## GIVEN REQUEST
Carry the passage on kernel superblock lists further, starting after its last sentence.

## SOURCE DOCUMENT
This is enough to get started: the dentry of the root directory tells us the inode of this root directory (and in particular its i_ino), and sb->s_op->read_inode(inode) will read this inode from disk. Now inode->i_op->lookup() allows us to find names in the root directory, etc.

Each superblock is on six lists, with links through the fields s_list, s_dirty, s_io, s_anon, s_files, s_instances, respectively.

The super_blocks list

All superblocks are collected in a list super_blocks with links in the fields s_list. This list is protected by the spinlock sb_lock. The main use is in super.c:get_super() or user_get_super() to find the superblock for a given block device. (Both routines are identical, except that one takes a bdev, the other a dev_t.) This list is also used various places where all superblocks must be sync'ed or all dirty inodes must be written out.

The fs_supers list

All superblocks of a given type are collected in a list headed by the fs_supers field of the struct filesystem_type, with links in the fields s_instances. Also this list is protected by the spinlock sb_lock. See above.

## DATA

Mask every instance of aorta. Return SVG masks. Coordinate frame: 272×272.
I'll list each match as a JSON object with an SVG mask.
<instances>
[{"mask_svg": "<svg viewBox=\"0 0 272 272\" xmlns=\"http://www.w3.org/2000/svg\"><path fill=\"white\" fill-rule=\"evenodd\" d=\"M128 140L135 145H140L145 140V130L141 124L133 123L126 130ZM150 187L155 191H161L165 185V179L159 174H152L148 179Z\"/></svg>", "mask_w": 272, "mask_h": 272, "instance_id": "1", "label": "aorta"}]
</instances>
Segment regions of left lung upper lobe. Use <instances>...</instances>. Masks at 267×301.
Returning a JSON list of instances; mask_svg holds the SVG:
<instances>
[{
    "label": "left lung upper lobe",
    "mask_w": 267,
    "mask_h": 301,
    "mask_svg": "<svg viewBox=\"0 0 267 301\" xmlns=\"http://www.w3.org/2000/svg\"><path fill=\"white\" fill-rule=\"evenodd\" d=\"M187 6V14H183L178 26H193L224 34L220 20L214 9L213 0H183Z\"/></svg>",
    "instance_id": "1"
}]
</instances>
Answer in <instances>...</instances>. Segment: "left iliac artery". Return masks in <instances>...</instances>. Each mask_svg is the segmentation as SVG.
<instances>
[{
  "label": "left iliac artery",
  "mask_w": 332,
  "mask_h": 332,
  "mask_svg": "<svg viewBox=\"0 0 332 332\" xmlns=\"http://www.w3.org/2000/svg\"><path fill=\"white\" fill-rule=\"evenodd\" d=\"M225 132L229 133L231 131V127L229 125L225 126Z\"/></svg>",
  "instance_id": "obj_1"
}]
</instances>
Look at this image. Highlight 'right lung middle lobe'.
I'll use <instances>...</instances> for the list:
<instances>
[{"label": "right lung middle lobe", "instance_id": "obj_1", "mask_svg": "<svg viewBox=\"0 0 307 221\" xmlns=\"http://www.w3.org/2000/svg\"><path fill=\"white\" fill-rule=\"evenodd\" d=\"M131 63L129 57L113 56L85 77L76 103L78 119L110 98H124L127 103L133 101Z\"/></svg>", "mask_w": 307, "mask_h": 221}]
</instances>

## WRITTEN RESPONSE
The file list

All open files belonging to a given superblock are chained in a list headed by the s_files field of the superblock, with links in the fields f_list of the files. These lists are protected by the spinlock files_lock. This list is used for example in fs_may_remount_ro() to check that there are no files currently open for writing. See also below.

The list of anonymous dentries

Normally, all dentries are connected to root. However, when NFS filehandles are used this need not be the case. Dentries that are roots of subtrees potentially unconnected to root are chained in a list headed by the s_anon field of the superblock, with links in the fields d_hash. These lists are protected by the spinlock dcache_lock. They are grown in dcache.c:d_alloc_anon() and shrunk in super.c:generic_shutdown_super(). See the discussion in Documentation/filesystems/Exporting.

The inode lists s_dirty, s_io

Lists of inodes to be written out. These lists are headed at the s_dirty (resp. s_io) field of the superblock, with links in the fields i_list. These lists are protected by the spinlock inode_lock. See fs/fs-writeback.c.

8.6 Inodes

An (in-core) inode contains the metadata of a file: its serial number, its protection (mode), its owner, its size, the dates of last access, creation and last modification, etc. It also points to the superblock of the filesystem the file is in, the methods for this file, and the dentries (names) for this file.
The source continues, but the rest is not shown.